==== Data section

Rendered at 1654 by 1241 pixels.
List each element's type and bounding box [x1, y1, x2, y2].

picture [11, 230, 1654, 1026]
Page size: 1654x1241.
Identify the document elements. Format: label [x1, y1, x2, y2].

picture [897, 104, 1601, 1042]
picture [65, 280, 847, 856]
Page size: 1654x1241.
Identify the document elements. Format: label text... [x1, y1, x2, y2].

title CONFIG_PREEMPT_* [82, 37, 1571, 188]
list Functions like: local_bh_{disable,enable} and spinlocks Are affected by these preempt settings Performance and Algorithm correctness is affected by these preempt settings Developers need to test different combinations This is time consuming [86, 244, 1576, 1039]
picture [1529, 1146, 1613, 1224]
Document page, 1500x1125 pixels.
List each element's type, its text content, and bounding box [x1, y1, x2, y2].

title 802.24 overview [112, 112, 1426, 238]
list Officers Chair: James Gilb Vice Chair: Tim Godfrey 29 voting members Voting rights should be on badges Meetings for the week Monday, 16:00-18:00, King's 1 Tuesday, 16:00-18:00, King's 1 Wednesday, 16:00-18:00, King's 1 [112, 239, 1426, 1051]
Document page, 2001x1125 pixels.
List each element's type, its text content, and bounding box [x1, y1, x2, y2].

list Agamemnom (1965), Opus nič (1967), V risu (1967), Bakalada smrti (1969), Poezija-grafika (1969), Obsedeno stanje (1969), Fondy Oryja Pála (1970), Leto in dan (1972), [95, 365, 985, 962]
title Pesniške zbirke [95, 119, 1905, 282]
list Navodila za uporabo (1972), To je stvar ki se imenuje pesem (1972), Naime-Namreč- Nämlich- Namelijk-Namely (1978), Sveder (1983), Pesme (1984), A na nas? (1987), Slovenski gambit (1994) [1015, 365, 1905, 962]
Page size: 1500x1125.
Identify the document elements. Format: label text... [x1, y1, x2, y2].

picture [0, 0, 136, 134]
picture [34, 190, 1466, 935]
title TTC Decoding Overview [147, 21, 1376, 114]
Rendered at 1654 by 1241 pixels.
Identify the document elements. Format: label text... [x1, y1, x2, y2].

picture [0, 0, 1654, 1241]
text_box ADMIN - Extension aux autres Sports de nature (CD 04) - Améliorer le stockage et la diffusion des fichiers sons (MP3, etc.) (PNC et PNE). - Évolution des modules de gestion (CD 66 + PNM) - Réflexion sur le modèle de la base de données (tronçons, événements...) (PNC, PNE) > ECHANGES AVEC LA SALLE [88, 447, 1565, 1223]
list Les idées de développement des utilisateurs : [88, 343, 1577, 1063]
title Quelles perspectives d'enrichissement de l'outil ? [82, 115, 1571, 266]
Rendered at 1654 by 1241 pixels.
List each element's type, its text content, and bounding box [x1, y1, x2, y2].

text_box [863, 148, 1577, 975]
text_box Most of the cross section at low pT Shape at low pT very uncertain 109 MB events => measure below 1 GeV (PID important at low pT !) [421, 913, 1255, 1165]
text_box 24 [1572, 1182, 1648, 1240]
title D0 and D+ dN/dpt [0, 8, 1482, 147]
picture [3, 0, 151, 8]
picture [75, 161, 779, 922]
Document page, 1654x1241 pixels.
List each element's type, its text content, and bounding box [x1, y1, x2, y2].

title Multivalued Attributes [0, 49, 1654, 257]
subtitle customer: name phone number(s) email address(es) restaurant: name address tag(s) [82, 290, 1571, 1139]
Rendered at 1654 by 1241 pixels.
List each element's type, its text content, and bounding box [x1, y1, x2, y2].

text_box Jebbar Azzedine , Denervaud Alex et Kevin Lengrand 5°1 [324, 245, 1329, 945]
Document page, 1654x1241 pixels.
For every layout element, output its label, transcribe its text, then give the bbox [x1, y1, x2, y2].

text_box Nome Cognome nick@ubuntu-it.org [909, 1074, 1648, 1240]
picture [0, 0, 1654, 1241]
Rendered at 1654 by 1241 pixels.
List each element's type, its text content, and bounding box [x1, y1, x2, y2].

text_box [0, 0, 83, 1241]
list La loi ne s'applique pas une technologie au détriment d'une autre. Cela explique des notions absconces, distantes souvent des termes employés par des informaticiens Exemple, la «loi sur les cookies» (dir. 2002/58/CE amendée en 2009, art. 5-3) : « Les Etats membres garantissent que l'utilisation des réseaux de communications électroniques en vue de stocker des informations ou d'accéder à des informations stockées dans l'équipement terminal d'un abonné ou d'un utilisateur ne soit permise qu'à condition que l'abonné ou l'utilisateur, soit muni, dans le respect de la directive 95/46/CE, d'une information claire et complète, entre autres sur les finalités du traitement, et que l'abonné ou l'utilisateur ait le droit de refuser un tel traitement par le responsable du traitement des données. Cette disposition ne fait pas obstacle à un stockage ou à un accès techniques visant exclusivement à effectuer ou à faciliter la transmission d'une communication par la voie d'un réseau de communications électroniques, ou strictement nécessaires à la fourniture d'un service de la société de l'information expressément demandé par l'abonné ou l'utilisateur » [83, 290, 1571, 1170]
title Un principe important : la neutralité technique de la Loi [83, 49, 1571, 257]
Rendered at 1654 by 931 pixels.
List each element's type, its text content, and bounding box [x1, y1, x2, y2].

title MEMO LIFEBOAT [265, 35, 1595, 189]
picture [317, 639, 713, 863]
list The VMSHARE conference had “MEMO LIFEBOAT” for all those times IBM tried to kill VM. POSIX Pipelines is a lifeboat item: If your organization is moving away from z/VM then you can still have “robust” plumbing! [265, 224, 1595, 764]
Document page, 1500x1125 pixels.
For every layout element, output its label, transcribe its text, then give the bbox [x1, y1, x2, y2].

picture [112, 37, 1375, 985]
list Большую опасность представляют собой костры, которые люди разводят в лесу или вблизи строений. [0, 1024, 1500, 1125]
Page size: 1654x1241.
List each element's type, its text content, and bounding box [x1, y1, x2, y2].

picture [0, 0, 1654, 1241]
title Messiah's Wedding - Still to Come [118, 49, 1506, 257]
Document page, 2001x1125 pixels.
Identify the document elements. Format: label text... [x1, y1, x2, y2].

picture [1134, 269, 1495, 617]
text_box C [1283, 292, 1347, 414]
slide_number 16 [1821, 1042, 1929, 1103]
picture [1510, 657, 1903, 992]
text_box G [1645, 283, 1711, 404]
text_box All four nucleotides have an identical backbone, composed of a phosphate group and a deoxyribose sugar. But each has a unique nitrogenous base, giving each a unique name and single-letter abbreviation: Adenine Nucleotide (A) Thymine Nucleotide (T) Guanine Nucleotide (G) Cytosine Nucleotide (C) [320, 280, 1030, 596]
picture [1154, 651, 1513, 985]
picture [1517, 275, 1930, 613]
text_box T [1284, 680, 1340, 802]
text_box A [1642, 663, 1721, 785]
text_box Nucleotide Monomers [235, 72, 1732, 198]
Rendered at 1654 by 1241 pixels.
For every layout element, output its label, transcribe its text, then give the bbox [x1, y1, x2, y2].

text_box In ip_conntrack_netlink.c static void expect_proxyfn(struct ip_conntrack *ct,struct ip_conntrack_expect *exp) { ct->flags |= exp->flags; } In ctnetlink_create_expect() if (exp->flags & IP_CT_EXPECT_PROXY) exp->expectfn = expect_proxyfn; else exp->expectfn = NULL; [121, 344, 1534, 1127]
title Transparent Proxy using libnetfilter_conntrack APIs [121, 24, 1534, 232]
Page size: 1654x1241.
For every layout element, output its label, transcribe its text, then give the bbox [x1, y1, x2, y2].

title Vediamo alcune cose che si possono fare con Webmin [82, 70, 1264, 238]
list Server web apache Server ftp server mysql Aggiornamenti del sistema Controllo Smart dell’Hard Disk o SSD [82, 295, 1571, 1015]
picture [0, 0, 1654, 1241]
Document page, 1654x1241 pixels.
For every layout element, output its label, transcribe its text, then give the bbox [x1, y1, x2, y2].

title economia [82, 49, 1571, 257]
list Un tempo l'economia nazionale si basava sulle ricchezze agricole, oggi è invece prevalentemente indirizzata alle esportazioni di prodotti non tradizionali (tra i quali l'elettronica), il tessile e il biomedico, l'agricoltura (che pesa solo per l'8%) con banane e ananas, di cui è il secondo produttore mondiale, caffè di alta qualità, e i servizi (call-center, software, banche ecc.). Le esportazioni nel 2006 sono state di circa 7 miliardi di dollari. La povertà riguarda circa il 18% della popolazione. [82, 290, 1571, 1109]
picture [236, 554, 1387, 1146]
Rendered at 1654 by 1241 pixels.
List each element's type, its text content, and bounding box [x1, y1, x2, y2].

========

* **Exercise brief**
Please give the entries as a Markdown table with the columns Row and Line, starting at the first line and stopping after the line that contains "list Officers Chair: James". Omit blank lines.

* **Result**
| Row | Line |
|---|---|
| 1 | Rendered at 1654 by 1241 pixels. |
| 2 | List each element's type and bounding box [x1, y1, x2, y2]. |
| 3 | picture [11, 230, 1654, 1026] |
| 4 | Page size: 1654x1241. |
| 5 | Identify the document elements. Format: label [x1, y1, x2, y2]. |
| 6 | picture [897, 104, 1601, 1042] |
| 7 | picture [65, 280, 847, 856] |
| 8 | Page size: 1654x1241. |
| 9 | Identify the document elements. Format: label text... [x1, y1, x2, y2]. |
| 10 | title CONFIG_PREEMPT_* [82, 37, 1571, 188] |
| 11 | list Functions like: local_bh_{disable,enable} and spinlocks Are affected by these preempt settings Performance and Algorithm correctness is affected by these preempt settings Developers need to test different combinations This is time consuming [86, 244, 1576, 1039] |
| 12 | picture [1529, 1146, 1613, 1224] |
| 13 | Document page, 1500x1125 pixels. |
| 14 | List each element's type, its text content, and bounding box [x1, y1, x2, y2]. |
| 15 | title 802.24 overview [112, 112, 1426, 238] |
| 16 | list Officers Chair: James Gilb Vice Chair: Tim Godfrey 29 voting members Voting rights should be on badges Meetings for the week Monday, 16:00-18:00, King's 1 Tuesday, 16:00-18:00, King's 1 Wednesday, 16:00-18:00, King's 1 [112, 239, 1426, 1051] |